I’ll need time to locate my suitcase before the afternoon flight. In the meanwhile, I have to make due with what I’m wearing.
I stare at the floor and at the rose-colored light reflecting across the white tiles from the stained-glass window in the room beyond. I stand just inside the door, appreciating the esthetical beauty of the changing colors as dusk settles upon us.
My interest aroused, I decide to explore.
I pass room after room, all exquisitely decorated and, like my blue room upstairs, all have been designed around a main color scheme.
A few doors down, it’s a beautifully handcrafted mantelpiece of wood carved with intricate rose details that pulls me inside one particular room. An office, with a large functional desk, two chairs by a wall, and a picture on the wall that reminds me of the pastoral scene of the picture within my bungalow.
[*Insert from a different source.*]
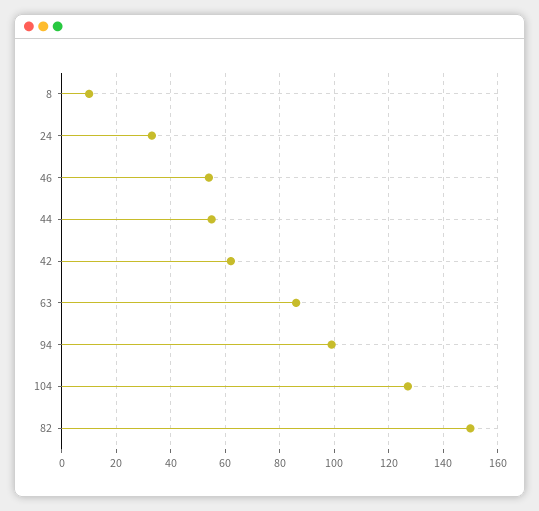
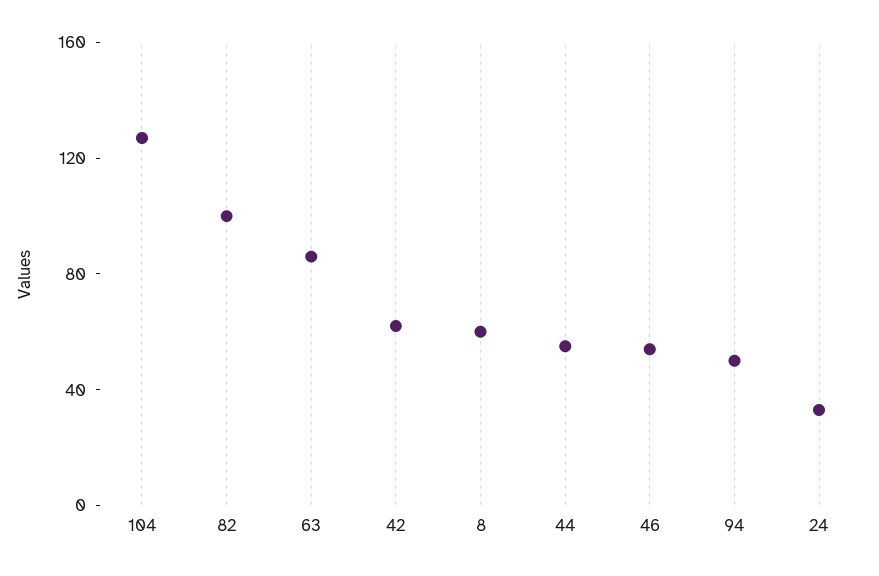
8: 10 -> 60
94: 100 -> 50
82: 150 -> 100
I scowl at the mismatched artwork, which ruins the entire effect of an otherwise eloquent office. It reminds me of an unhappy memory I thought I put behind me.
“You won’t find anything in here,” a voice interrupts me.
I jump and turn toward Little Lord’s nanny, who has quietly stepped inside the room behind me.
“The carving on the mantelpiece is jaw-dropping. If you look closely, you’ll see it’s actually two separate pieces fused together. So in a way, you’re wrong. Every inch of this house has something unique about it.”
She gives a very unnanny-like snort. Yet theVin her forehead suggests she’s displeased by my comment. It remains in place as she passes by me to get a closer look at the mantle. Her finger brushes across the seam melding the two sides together. “I thought this was too obvious a place. What else have I missed?” she mutters.
“Excuse me?” I ask, confused.
She cocks her head at me. “Who are you really?”
I sigh. Here we go again. “I was Sylvester’s teacher at The Linguistic Academy. There was an . . . unfortunate incident—”
“Isn’t there always with that kid?”
“—and Señora felt obligated to thank me and invited me to Hacienda Santo Miguel. My flight was postponed so here I am.”
“And you accepted her invitation?”
I frown. But before I can respond, she adds softly, in a voice so low my ears strain to hear her. “My advice to you is this. Follow this hallway to the courtyard when Sylvester’s car arrives. While Señora is saying her good-byes, find your way to the large yellow banquet room—the entrance is on the other side of the courtyard. Once inside, go to the window across the room to the far, far right. It’s broken. Climb through it and run like the dickens straight across the grounds and into the woods. There’s a path that will take you to a gated door. The key to its lock is beneath a boulder.”
“You have an escape route all planned out?” I suck in a breath.
“You have no idea who Señora really is?”
I shake my head.
“Trust me when I tell you, you don’t want to find out.” She walks by me to the door, and glances back at me. “Please don’t reward my act of kindness by ratting me out.”
A shudder runs up my spine as she disappears through the door.
More surprises? I bite my lip. I’ve always hated them but since coming to Mexico, I’ve learned to detest them. It’s like I’m continually stumbling onto one and it’s never the kind that’s easily managed.
And this surprise . . . I hailed a cab and invited myself right into the center of it. This time, Diego isn’t around to help me, either.
What do I do? Do I even trust her advice?
I shake my head, like my decision is a choice.
Wait. Then run.
I step into the hallway and am so lost in thought that I’m startled when I hear the faint sound of the staircase just overhead creak.
Freezing, I listen and wait.
Minutes pass before there’s a second creak. Someone is creeping down the stairs. Is it Señora, come to deal with an unwanted guest? Damn it. I should have followed through on my excuse and retired to the Blue Room.
I take three more cautious steps, hugging the wall as I move. On the next creak, I jump, which forces my hip into the panel wall. A door swings open. There’s a small hidden room beneath the stairwell. I squeeze inside and pull the door closed.